At the close of the case defendant asked the court 'to grant three declarations of law, to the effect generally, that under the statute it was no offense for a wine-grower, who has sold on his own premises wine of his own production, to permit the same to be drank at the place of sale. All of these declarations were refused by the court, the defendant found guilty, and fined $40 and costs.

The only question needing solution is that presented by these declarations.

To attain, in this regard, a correct conclusion, necessitates an examination into the history of legislation in this State respecting production of wine.

The first act relating thereto was that approved March 26th, 1868, which so amended section 26, chapter 98 of the Genera! Statutes, that it read as follows:

“This chapter shall not be so construed as to affect the right of a merchant to sell intoxicating liquors according to the provisions [407]*407of the law regulating the licensing and taxation of merchants, [nor as affecting the right of wine-growers to sell wine of their own production by the bottle of ordinary size. ] ” The amendment, thus made, I have placed within brackets.

This section underwent a further amendment, by the act approved February 25, 1869, and in lieu of the words, “ by the bottle of ordinary size,” were substituted, “ in any quantity on their own premises.”

The act last cited was followed by that approvedtMarch 25, 1872, entitled “An act to amend chapter 98 of the revised statutes of 1865, being chapter 48 of Wagner’s Statutes, concerning dram-shop keepers and their licenses, and to promote temperance and encourage the production of native wines in this State.”

It is only requisite to quote the first and second sections of this act:

Sec. 1. “There is hereby created a special class of licenses, to be known as wine and beer licenses. A wine and beer house keeper is a person permitted by law, being licensed as such, to sell beer, cider and native wines, the latter being the growth and manufacture of this State, in quantities not exceeding ten gallons.”

Sec. 2. ‘ ‘No person not having a license as dram-shop keeper shall, directly or indirectly, sell beer, cider and native wines, the latter the growth and manufacture of this State, in less quantities than one gallon, without taking out a license as wine and beer house keeper ; provided, however, that this section shall not be construed as authorizing a license to be levied upon and collected from any wine-grower for selling wine of his own production, in any quantity, on his own premises.”

The question as to what are to. be regarded as such premises, has received judicial construction to the effect that they are where the wine is produced or manufactured. (State vs. Wyl, 55 Mo. 67.)

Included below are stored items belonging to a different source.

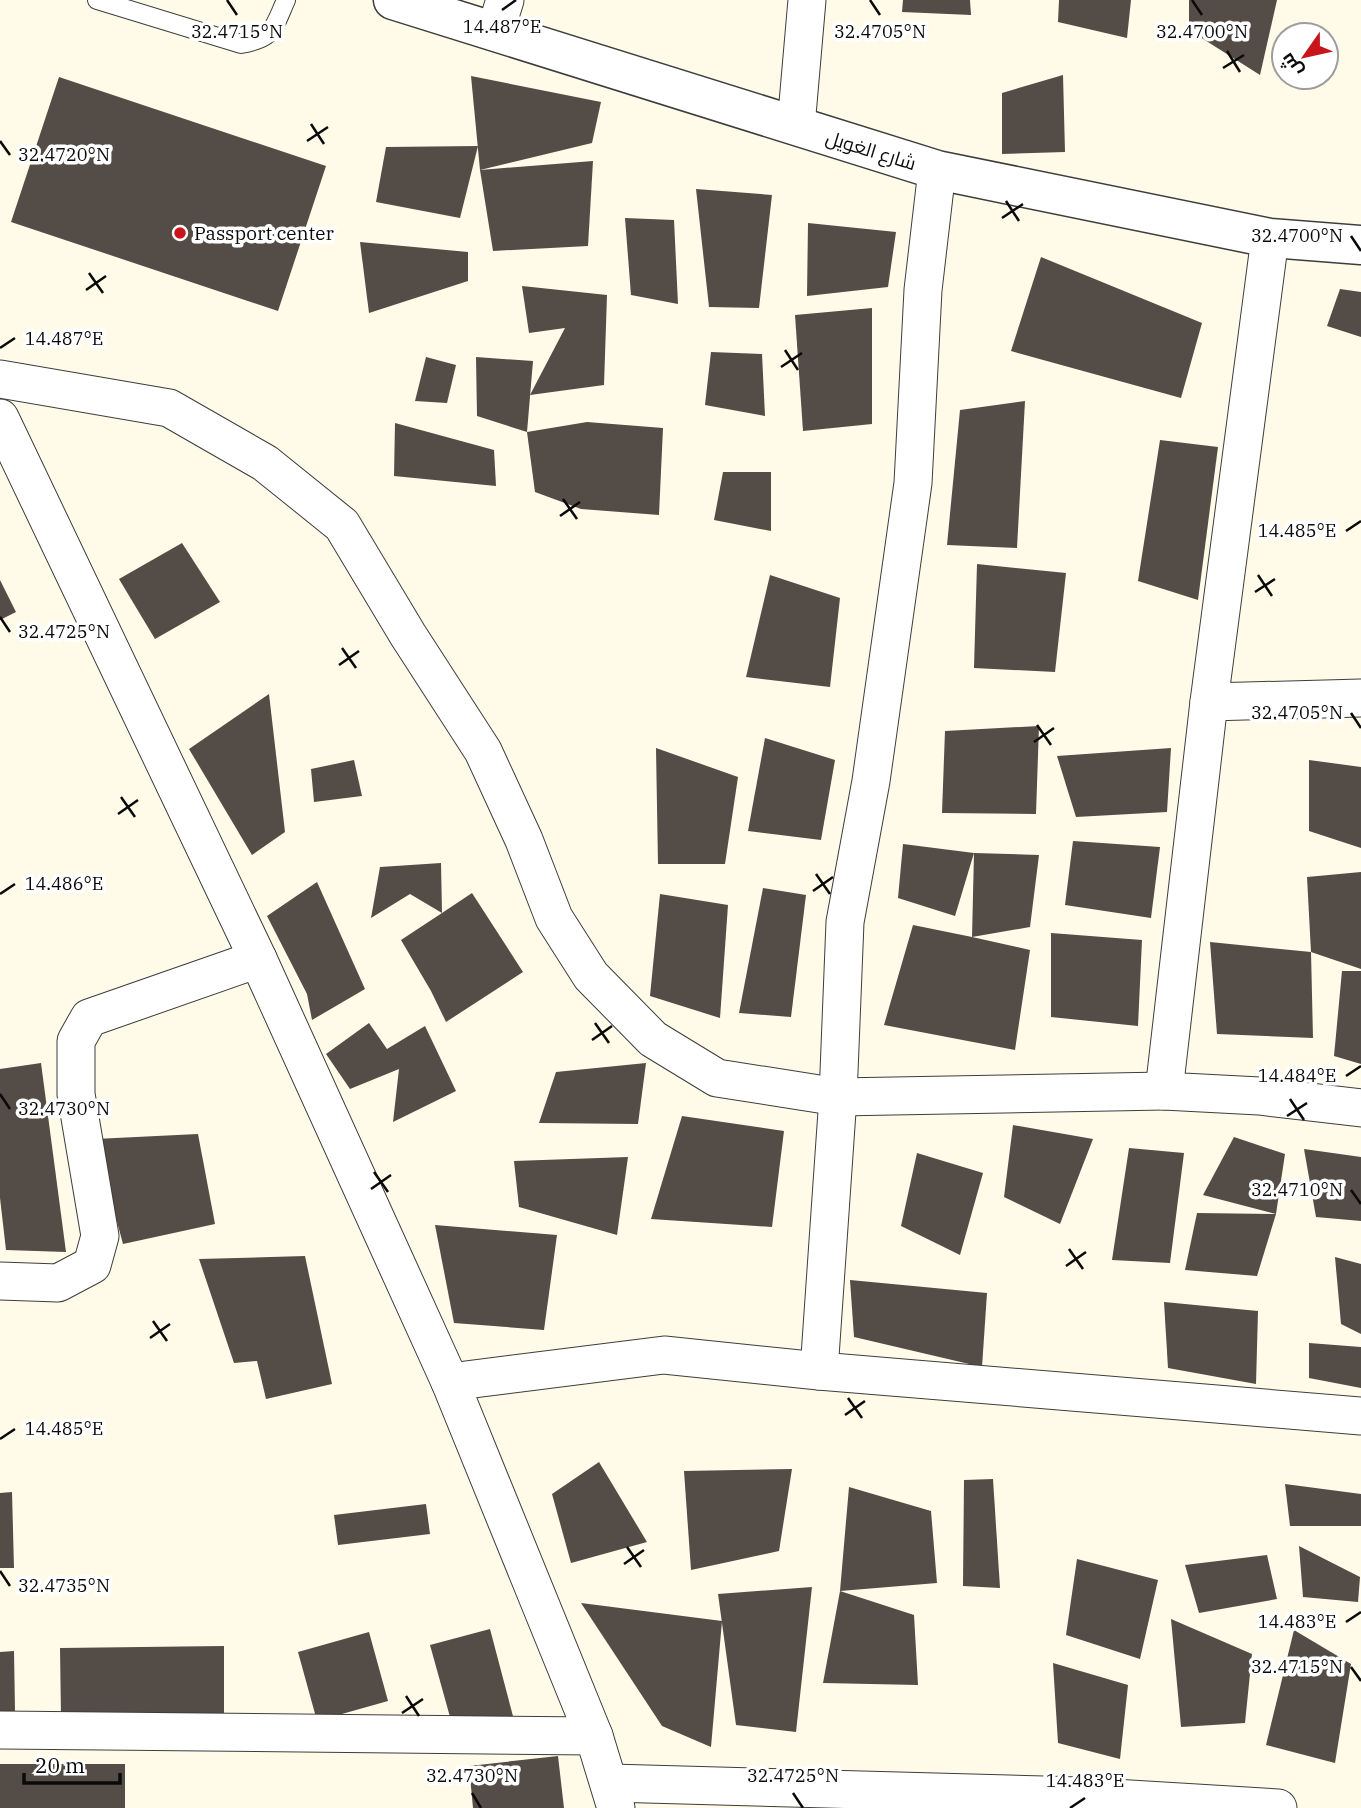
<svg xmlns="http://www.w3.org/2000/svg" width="1361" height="1808" font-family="'IBM Plex Serif',Cairo,serif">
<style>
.building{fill:#544c46}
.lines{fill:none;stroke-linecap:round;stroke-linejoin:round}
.service-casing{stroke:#3d3d3d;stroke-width:20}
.minor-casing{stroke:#3d3d3d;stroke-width:39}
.tertiary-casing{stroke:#3d3d3d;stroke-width:41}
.service{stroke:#fff;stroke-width:18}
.minor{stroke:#fff;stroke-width:37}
.tertiary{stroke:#fff;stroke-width:38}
.ticks{fill:none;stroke:#0a0a0a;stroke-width:2.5}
.poi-dot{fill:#c8151a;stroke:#fff;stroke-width:2.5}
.labels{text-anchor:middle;stroke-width:7;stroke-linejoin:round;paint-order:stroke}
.street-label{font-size:19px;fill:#0a0a0a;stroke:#fff}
.poi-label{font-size:19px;fill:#0a0a0a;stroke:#fff;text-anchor:start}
.ticks-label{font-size:18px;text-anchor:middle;fill:#0a0a0a;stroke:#fff;stroke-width:7;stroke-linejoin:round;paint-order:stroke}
</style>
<rect width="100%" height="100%" fill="#fffbe8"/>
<g class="building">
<path d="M903,0h67l1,15 -69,-3z"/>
<path d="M1059,0h72l-4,38 -69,-16z"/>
<path d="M1189,0h88l-17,75 -71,-45z"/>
<path d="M1063,75l2,77 -63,2v-61z"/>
<path d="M471,76l130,26 -9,41 -112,27z"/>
<path d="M59,77l267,89 -48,145 -267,-89z"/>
<path d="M478,146l-18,72 -84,-16 10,-55z"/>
<path d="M593,161l-5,85 -95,5 -13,-81z"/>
<path d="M696,189l76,6 -13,113 -50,-1z"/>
<path d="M625,218l49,2 4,84 -47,-9z"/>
<path d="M808,223l88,9 -8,55 -81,9z"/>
<path d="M360,242l108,10v29l-99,32z"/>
<path d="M1041,257l161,66 -21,75 -170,-47z"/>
<path d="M522,286l85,9 -3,90 -74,10 35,-67 -36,5z"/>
<path d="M1340,289l21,3v45l-34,-11z"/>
<path d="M872,308v116l-69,7 -8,-116z"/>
<path d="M711,352l51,2 3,62 -60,-11z"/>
<path d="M426,357l30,8 -9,38 -32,-2z"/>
<path d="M476,357l57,4 -6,71 -50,-16z"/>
<path d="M1025,401l-8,147 -70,-3 13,-135z"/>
<path d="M587,422l76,6 -4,87 -78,-6 -46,-17 -8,-60z"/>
<path d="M395,423l99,27 2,36 -102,-10z"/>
<path d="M1160,440l58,7 -20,153 -60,-19z"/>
<path d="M723,472h48v59l-57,-11z"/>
<path d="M182,543l38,59 -65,37 -36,-60z"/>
<path d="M977,564l89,9 -11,99 -81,-4z"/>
<path d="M770,575l70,23 -10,89 -84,-10z"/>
<path d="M0,580l16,32 -16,8z"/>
<path d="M269,694l16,138 -33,23 -63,-106z"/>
<path d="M1039,726l-3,88 -94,-1 3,-82z"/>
<path d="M765,738l70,22 -14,80 -73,-9z"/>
<path d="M656,748l82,29 -13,87h-67z"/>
<path d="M1171,748l-4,64 -91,5 -19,-61z"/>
<path d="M354,760l8,36 -48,6 -3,-33z"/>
<path d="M1309,760l52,7v81l-52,-17z"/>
<path d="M1073,841l87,6 -9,71 -86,-13z"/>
<path d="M903,844l71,9 -19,63 -57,-18z"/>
<path d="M974,853l65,2 -9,72 -58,10 58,13 -15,100 -131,-25 29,-100 59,12z"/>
<path d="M441,863l1,50 30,-20 51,79 -77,50 -15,-31 -30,-51 41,-27 -32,-19 -39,24 9,-51z"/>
<path d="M1361,872v97l-50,-17 -4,-75z"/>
<path d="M317,882l48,107 -53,31 -5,-26 -40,-78z"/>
<path d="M763,888l43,7 -15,122 -52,-4z"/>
<path d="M660,894l68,11 -8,113 -70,-22z"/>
<path d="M1051,933l91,7 -4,86 -87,-9z"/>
<path d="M1210,942l101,10 2,86 -96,-4z"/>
<path d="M1342,971h19v93l-27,-8z"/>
<path d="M369,1023l18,26 38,-23 31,65 -63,31 6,-53 -49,20 -24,-35z"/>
<path d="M41,1063l25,189 -60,-2 -6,-52v-129z"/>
<path d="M646,1063l-8,61 -99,-1 17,-51z"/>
<path d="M682,1116l102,15 -12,96 -121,-8z"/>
<path d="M1013,1125l80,14 -33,85 -56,-27z"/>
<path d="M198,1134l17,90 -92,20 -28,-105z"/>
<path d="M1234,1137l51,17 -9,60 -73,-19z"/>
<path d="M1129,1148l55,5 -14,110 -58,-3z"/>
<path d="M1304,1149l57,8v64l-45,-4z"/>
<path d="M917,1153l66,20 -23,82 -59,-29z"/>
<path d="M628,1157l-11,78 -98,-28 -5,-46z"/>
<path d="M1197,1213l79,1 -19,62 -72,-6z"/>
<path d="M435,1225l122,10 -13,95 -90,-7z"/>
<path d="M305,1256l27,128 -66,15 -9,-38 -23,2 -35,-104z"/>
<path d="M1335,1257l26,7v70l-20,-10z"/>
<path d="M850,1280l137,13 -5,74 -128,-30z"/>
<path d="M1164,1302l94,9 -2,73 -88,-16z"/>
<path d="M1309,1343l52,4v41l-52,-10z"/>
<path d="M599,1462l48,80 -76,21 -19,-69z"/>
<path d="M792,1469l-13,82 -88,19 -7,-99z"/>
<path d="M993,1479l7,109 -37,-2 1,-106z"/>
<path d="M1285,1484l76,10v32h-71z"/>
<path d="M849,1487l82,24 6,72 -97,8 74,24 4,70 -95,-2 17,-92z"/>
<path d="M12,1492l2,76h-14v-75z"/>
<path d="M426,1504l4,30 -92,11 -4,-30z"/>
<path d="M1299,1546l61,31 -2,25 -55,-5z"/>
<path d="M1267,1555l10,44 -78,14 -14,-48z"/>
<path d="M1077,1559l81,21 -18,79 -74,-24z"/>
<path d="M812,1587l-16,145 -60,-7 -18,-131z"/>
<path d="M581,1603l141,18 -11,126 -49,-21z"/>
<path d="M1171,1619l81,35 -7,69 -64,4z"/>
<path d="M490,1629l24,91 -59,15 -25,-90z"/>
<path d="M1294,1630l57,34 -16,99 -69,-18z"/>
<path d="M369,1632l19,69 -71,20 -19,-69z"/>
<path d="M224,1646v70l-163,1 -1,-69z"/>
<path d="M14,1651l1,60h-15v-59z"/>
<path d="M1053,1663l75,22 -8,74 -62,-16z"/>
<path d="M558,1756l6,52h-91l-4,-42z"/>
<rect x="0" y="1764" width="125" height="44"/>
</g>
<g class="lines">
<g class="service-casing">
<path id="service" d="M97,0l144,44c33,-6 32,-15 45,-44"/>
</g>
<g class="minor-casing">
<g id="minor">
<path d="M495,32l10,-32"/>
<path d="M796,126l11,-126"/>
<path d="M1270,238l-61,464 -45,389 95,5 102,12"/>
<path d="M0,379l169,29 96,55 77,62 66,110 75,116 41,89 30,78 37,58 62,63 64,39 121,19 326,-6"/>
<path d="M0,418l258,541 192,423 144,354 22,72"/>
<path d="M1209,702l152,-4"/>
<path d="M0,1281l58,2 34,-18 8,-29 -24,-142v-53l13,-23 169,-59"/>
<path d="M819,1371l19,-274 7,-175 26,-141 42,-298 10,-193 14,-120"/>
<path d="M450,1382l214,-27 155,16 542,45"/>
<path d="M0,1730l594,6"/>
<path d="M610,1783l471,13 197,12"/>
</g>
</g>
<g class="tertiary-casing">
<path id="tertiary" d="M393,0l544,170 333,68 91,7"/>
</g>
<use href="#service" class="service"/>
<use href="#minor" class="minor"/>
<use href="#tertiary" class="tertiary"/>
</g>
<path class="ticks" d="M227,0l10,15M870,0l10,15M1192,0l10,15M502,10l14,-10M1227,51l13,21M1223,68l21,-13M311,124l13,20M0,141l10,14M307,141l21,-14M1006,201l13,20M1002,218l21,-14M1351,236l10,15M89,273l14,20M86,290l20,-14M0,348l15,-10M785,350l13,20M781,367l21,-14M563,499l14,20M560,516l20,-14M1346,531l15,-10M1258,575l14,21M1255,592l20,-13M0,617l10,15M342,648l14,20M339,665l20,-14M1351,713l10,15M1037,725l14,20M1034,742l20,-14M121,797l14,20M118,814l20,-14M816,874l14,20M813,891l20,-14M0,894l15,-10M595,1023l14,20M592,1040l20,-14M1346,1076l15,-10M0,1094l10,15M1290,1099l14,21M1287,1116l20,-13M374,1172l14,20M371,1189l20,-14M1351,1190l10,14M1069,1249l14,20M1066,1266l20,-14M153,1321l14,20M150,1338l20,-14M848,1398l14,20M845,1415l20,-14M0,1439l15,-10M627,1547l14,20M624,1564l20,-14M0,1571l10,15M1346,1622l15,-10M1351,1667l10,14M406,1696l13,20M402,1713l21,-14M472,1793l9,15M793,1793l10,15M1070,1808l15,-10"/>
<circle class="poi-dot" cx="180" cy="233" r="7"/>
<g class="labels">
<g class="street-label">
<text transform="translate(871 150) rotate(17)" y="7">شارع الغويل</text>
</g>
<g class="poi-label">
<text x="194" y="240">Passport center</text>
</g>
</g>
<g class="ticks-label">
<text x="502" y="33">14.487°E</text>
<text x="237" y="38">32.4715°N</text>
<text x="880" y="38">32.4705°N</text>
<text x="1202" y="38">32.4700°N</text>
<text x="64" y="161">32.4720°N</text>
<text x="1297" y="242">32.4700°N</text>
<text x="64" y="345">14.487°E</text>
<text x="1297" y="537">14.485°E</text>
<text x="64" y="638">32.4725°N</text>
<text x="1297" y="719">32.4705°N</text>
<text x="64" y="890">14.486°E</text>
<text x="1297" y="1082">14.484°E</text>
<text x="64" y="1115">32.4730°N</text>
<text x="1297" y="1196">32.4710°N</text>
<text x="64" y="1435">14.485°E</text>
<text x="64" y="1592">32.4735°N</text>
<text x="1297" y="1628">14.483°E</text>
<text x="1297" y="1673">32.4715°N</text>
<text x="472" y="1782">32.4730°N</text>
<text x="793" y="1782">32.4725°N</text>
<text x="1085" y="1787">14.483°E</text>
</g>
<g transform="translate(1305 56) rotate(236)"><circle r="33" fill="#ffffff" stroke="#9d9d9d" stroke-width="2"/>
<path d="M0-5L12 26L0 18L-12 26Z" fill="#c8151a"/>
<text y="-10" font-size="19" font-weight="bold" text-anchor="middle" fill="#0a0a0a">ش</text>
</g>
<path d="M24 1773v10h96v-10" fill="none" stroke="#0a0a0a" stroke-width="3.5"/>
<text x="35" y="1773" font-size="21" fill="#0a0a0a" stroke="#ffffff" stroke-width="5" paint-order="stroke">20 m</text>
</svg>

It will thus be observed that the act of 1868 creates and confers a new privilege on wine-growers, that of selling “wine of their own production by the bottle of ordinary size that the act of 1869 enlarges the privileges conferred, by permitting them to [408]*408sell such wine “ in any quantity on their own premises,” and that the act of 1872, although giving origin to a “ special class of licenses,” in respect to the sale of beer, cider and native wine, still sedulously protects the wine-grower by the emphatic proviso, that this section shall not be construed as authorizing a license to be levied upon, and collected from, any wine-grower for selling wine of his own production, in any quantity, on his own premises.”

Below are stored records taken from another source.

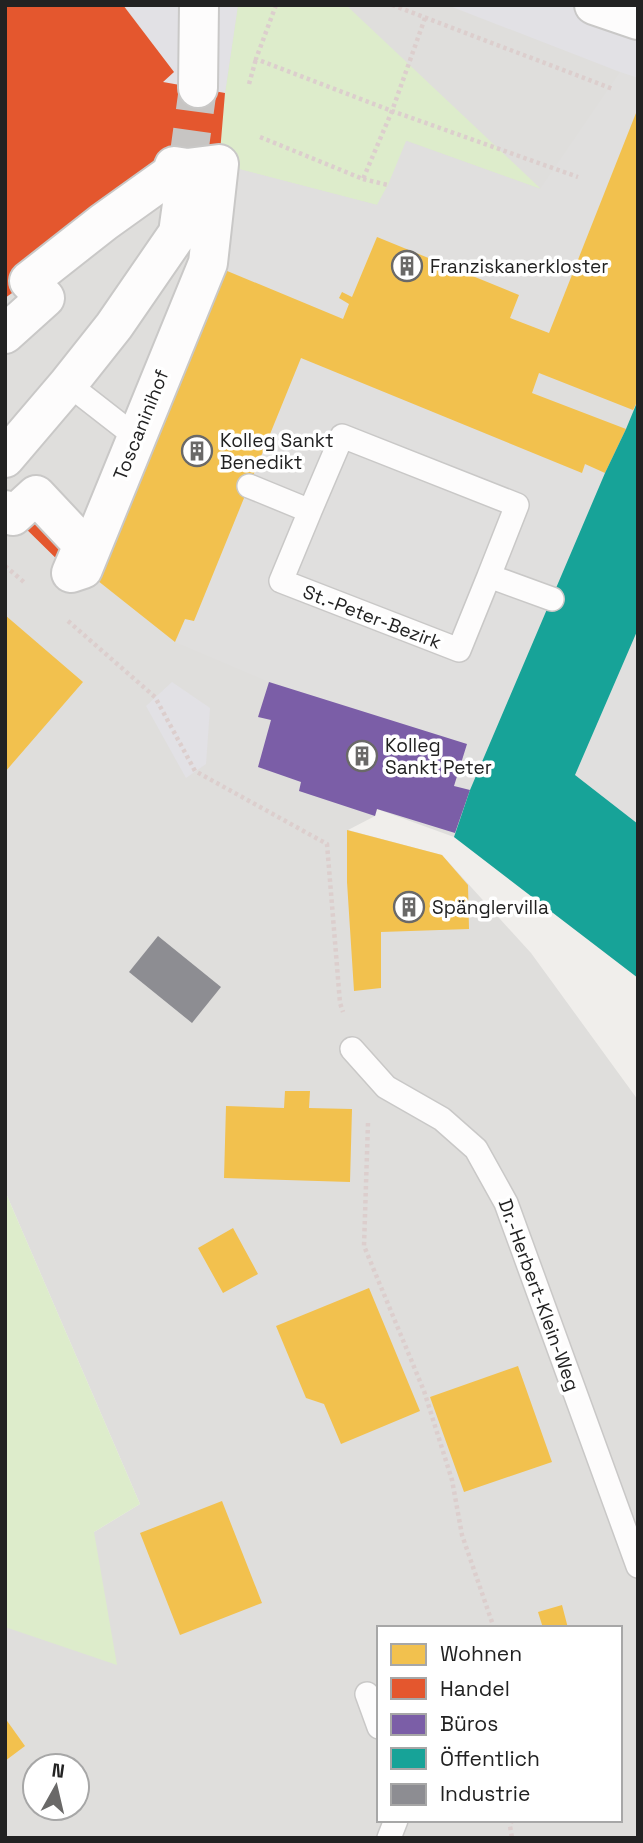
<svg xmlns="http://www.w3.org/2000/svg" width="643" height="1843" viewBox="0 0 643 1843" font-family="'Space Grotesk',sans-serif">
<style>
.residential{fill:#dfdedc;fill-rule:evenodd}
.grass{fill:#ddeccb}
.parking{fill:#e0dfde}
.plaza{fill:#e2e1e5}
.homes{fill:#f2c14e}
.shops{fill:#e4572e}
.offices{fill:#7b5ea7}
.public{fill:#17a398}
.industry{fill:#8d8d92}
.lines{fill:none;stroke-linecap:round;stroke-linejoin:round}
.street-tunnel{stroke:#c7c5c3;stroke-width:38;stroke-dasharray:38 19;stroke-linecap:butt}
.lane-casing{stroke:#c9c8c7;stroke-width:26}
.street-casing{stroke:#c9c8c7;stroke-width:42}
.path{stroke:#dccecd;stroke-width:4.5;stroke-dasharray:3.5 3.5;stroke-linecap:butt}
.lane{stroke:#fdfcfc;stroke-width:23}
.street{stroke:#fdfcfc;stroke-width:38}
.labels{text-anchor:middle;dominant-baseline:central;stroke-width:7;stroke-linejoin:round;paint-order:stroke}
.poi-label{font-size:19px;fill:#222;stroke:#fff;text-anchor:start}
.street-label{font-size:19px;fill:#222;stroke:#fff}
</style>
<rect width="100%" height="100%" fill="#f0eeeb"/>
<path class="residential" d="M5,5H638V978L454,837L377,809L375,816L348,830L442,855L531,953L638,1100V1838H5V1627L94,1532L140,1504L5,1191ZM379,1628H620V1820H379ZM35,1766H77V1808H35Z"/>
<path class="grass" d="M238,5H346L541,189L407,141L388,185L377,205L219,164L225,93Z
M5,1191L140,1504L94,1532L117,1665L5,1627Z"/>
<path class="parking" d="M620,72L638,78V107L549,333L510,318L518,295L378,237L352,297L342,292L339,298L349,304L343,319L209,263L219,164L377,205L388,185L406,141L540,189Z
M301,358L581,473L585,464L605,473L470,790L454,786L466,744L269,682L175,642L185,619L194,621Z
M638,629V824L575,775Z"/>
<path class="plaza" d="M124,5H238L225,93L163,82L174,72Z
M447,5H638V78L620,72Z
M172,682L210,708L206,764L186,778L146,706Z"/>
<path class="homes" d="M638,108V400L633,410L539,373L532,393L626,429L605,473L585,464L582,473L301,358L194,621L185,619L175,642L83,569L208,263L343,319L349,304L339,298L342,292L352,297L377,237L519,295L510,318L549,333Z
M5,615L83,682L5,772Z
M347,830L442,855L468,885L469,929L381,932V988L354,991L347,882Z
M285,1091H310L309,1108L352,1109L350,1182L224,1178L226,1106L284,1108Z
M233,1228L258,1274L223,1293L198,1248Z
M369,1288L420,1411L341,1444L324,1404L306,1398L276,1326Z
M518,1366L552,1462L464,1492L430,1397Z
M222,1501L262,1603L180,1635L140,1533Z
M562,1605L568,1628H543L538,1612Z
M5,1718L25,1746L5,1761Z"/>
<path class="shops" d="M5,5H123L174,72L163,82L225,93L219,164L29,281L5,298Z
M36,495L71,573L13,516Z"/>
<path class="offices" d="M269,682L467,744L454,786L470,790L455,833L377,809L375,816L299,791L301,782L258,767L271,720L258,717Z"/>
<path class="public" d="M638,400V629L575,775L638,824V978L454,837L470,790L605,473L626,429Z"/>
<path class="industry" d="M158,936L221,987L192,1023L129,972Z"/>
<g class="lines">
<path class="street-tunnel" d="M187,168L198,88"/>
<g class="lane-casing">
<path id="lane" d="M68,384L136,437
M249,486L310,511L342,436L517,505L489,576L552,599
M310,511L281,581L459,650L489,576
M352,1049L386,1087L442,1119L476,1149L506,1203L638,1566
M367,1694L379,1727
M389,1838L396,1820"/>
</g>
<g class="street-casing">
<path id="street" d="M594,5L638,20
M198,88L199,5
M5,334L45,298L29,281L104,222L171,174L174,166L187,168L219,164L208,263L83,569L71,573L83,545L36,495L13,516L5,510
M5,458L68,384L114,326L178,233L187,168"/>
</g>
<path class="path" d="M392,5L613,89
M425,18L392,111L578,177
M249,84L256,59
M260,137L363,179L392,111L256,59L276,5
M363,179L388,185
M5,566L25,583
M68,621L155,697L195,771L327,844L340,1003L343,1012
M368,1123L364,1246L424,1391L452,1480L462,1535L494,1628
M512,1820L510,1826L512,1838"/>
<use href="#lane" class="lane"/>
<use href="#street" class="street"/>
</g>
<defs>
<g id="building-ring" transform="scale(1.575)"><circle r="9.5" fill="#fff" stroke="#6a6968" stroke-width="1.5"/><path d="M-4-6H4V6H1V3H-1V6H-4ZM-2.5-4.3h1.7v1.8h-1.7ZM.8-4.3h1.7v1.8H.8ZM-2.5-1h1.7V.8h-1.7ZM.8-1h1.7V.8H.8Z" fill="#6a6968"/></g>
</defs>
<g fill-rule="evenodd">
<use href="#building-ring" x="407" y="266"/>
<use href="#building-ring" x="197" y="451"/>
<use href="#building-ring" x="362" y="756"/>
<use href="#building-ring" x="409" y="907"/>
</g>
<g class="labels">
<g class="poi-label">
<text x="430" y="266">Franziskanerkloster</text>
<text x="220" y="440">Kolleg Sankt<tspan x="220" dy="22">Benedikt</tspan></text>
<text x="385" y="745">Kolleg<tspan x="385" dy="22">Sankt Peter</tspan></text>
<text x="432" y="907">Spänglervilla</text>
</g>
<g class="street-label">
<text transform="translate(141 425) rotate(-68)">Toscaninihof</text>
<text transform="translate(372 617) rotate(21)">St.-Peter-Bezirk</text>
<text transform="translate(539 1295) rotate(70)">Dr.-Herbert-Klein-Weg</text>
</g>
</g>
<rect width="643" height="1843" fill="none" stroke="#222222" stroke-width="14"/>
<rect x="377" y="1626" width="245" height="196" fill="#ffffff" stroke="#a7a7a7" stroke-width="2"/>
<rect x="391" y="1644" width="35" height="21" fill="#f2c14e" stroke="#a7a7a7" stroke-width="2"/>
<text x="440" y="1661" font-size="21" fill="#222222">Wohnen</text>
<rect x="391" y="1678" width="35" height="21" fill="#e4572e" stroke="#a7a7a7" stroke-width="2"/>
<text x="440" y="1696" font-size="21" fill="#222222">Handel</text>
<rect x="391" y="1714" width="35" height="21" fill="#7b5ea7" stroke="#a7a7a7" stroke-width="2"/>
<text x="440" y="1731" font-size="21" fill="#222222">Büros</text>
<rect x="391" y="1748" width="35" height="21" fill="#17a398" stroke="#a7a7a7" stroke-width="2"/>
<text x="440" y="1766" font-size="21" fill="#222222">Öffentlich</text>
<rect x="391" y="1784" width="35" height="21" fill="#8d8d92" stroke="#a7a7a7" stroke-width="2"/>
<text x="440" y="1801" font-size="21" fill="#222222">Industrie</text>
<g transform="translate(56 1787) rotate(8)"><circle r="33" fill="#ffffff" stroke="#a7a7a7" stroke-width="2"/>
<path d="M0-5L12 26L0 18L-12 26Z" fill="#6a6968"/>
<text y="-10" font-size="19" font-weight="bold" text-anchor="middle" fill="#222222">N</text>
</g>
</svg>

Had the act of 1868 remained in full force, there would, perhaps, have been ground for the fair deduction that the legislature, by limiting the producer to sales of his wine by the bottle of ordinary size,” designed those words as a preventative of the assumption of any larger privileges than those specially conferred by that act. But the subsequent acts referred to, appear to abolish all restrictions relative to measurement, and to leave the matter of measurement, or whether the wine shall be measured at all or not, to the wine-grower’s option, so long as he complies with the statutory conditions applicable to his case.